Ingredients:
- 4 large Russet potatoes (about 10-12 oz each)
- 2 tablespoons unsalted butter, melted (or olive oil)
- 8 large eggs
- 6 ounces cooked ham, diced
- 4 ounces shredded sharp cheddar cheese
- 1/2 medium yellow onion, finely diced
- 1/2 green bell pepper, finely diced
- Salt and freshly ground black pepper, to taste
Instructions:
- Preheat the oven to 400°F (200°C). Pierce the Russet potatoes several times with a fork and bake directly on the oven rack for 60 minutes, or until fully tender and the skin is crisp.
- Allow the potatoes to cool slightly (about 10 minutes). Once cool enough to handle, slice each potato lengthwise and carefully scoop out the potato flesh, leaving a sturdy 1/4-inch shell. Reserve the shells (8 total).
- Preheat a skillet over medium heat. Melt 1/2 tablespoon of the butter. Add the diced onion and bell pepper and sauté for 5–7 minutes until softened. Remove the vegetables from the pan and set aside.

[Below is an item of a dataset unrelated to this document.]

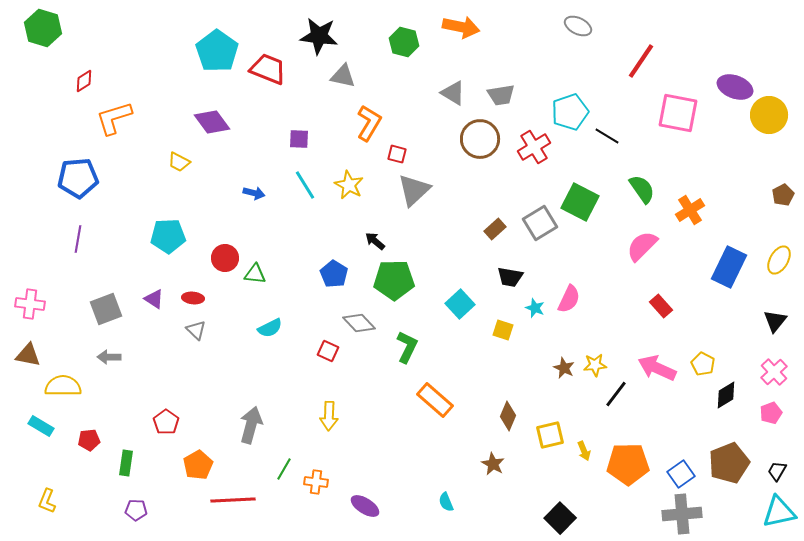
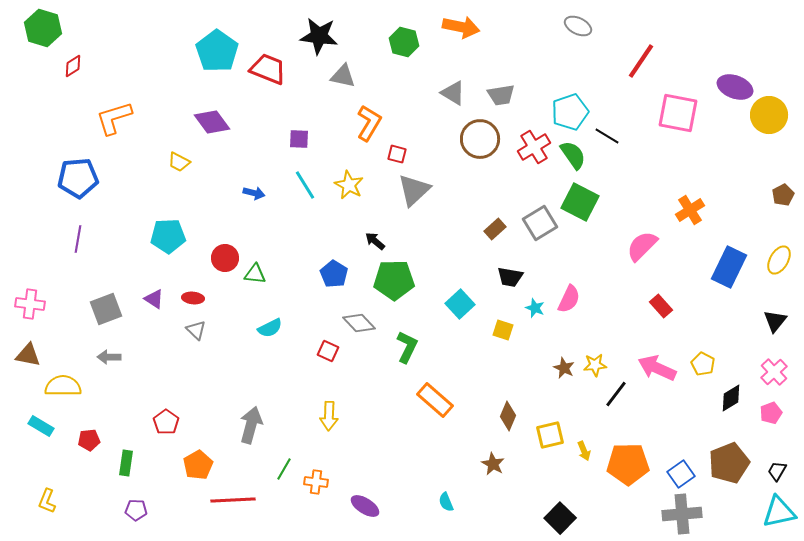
red diamond at (84, 81): moved 11 px left, 15 px up
green semicircle at (642, 189): moved 69 px left, 34 px up
black diamond at (726, 395): moved 5 px right, 3 px down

- Whisk the 8 eggs in a bowl and season lightly with salt and pepper. Stir in the diced ham, the sautéed vegetables, and half of the shredded cheddar cheese. Mix well.
- Brush the inside and outside of the reserved potato shells with the remaining melted butter. Place the shells cavity-side up on a baking sheet.
- Divide the egg mixture evenly among the 8 potato shells, filling them almost to the top. Top each shell with the remaining shredded cheddar cheese.
- Bake the loaded potato skins for 5–8 minutes, or until the eggs are fully set and the cheese is melted and bubbly. Serve immediately.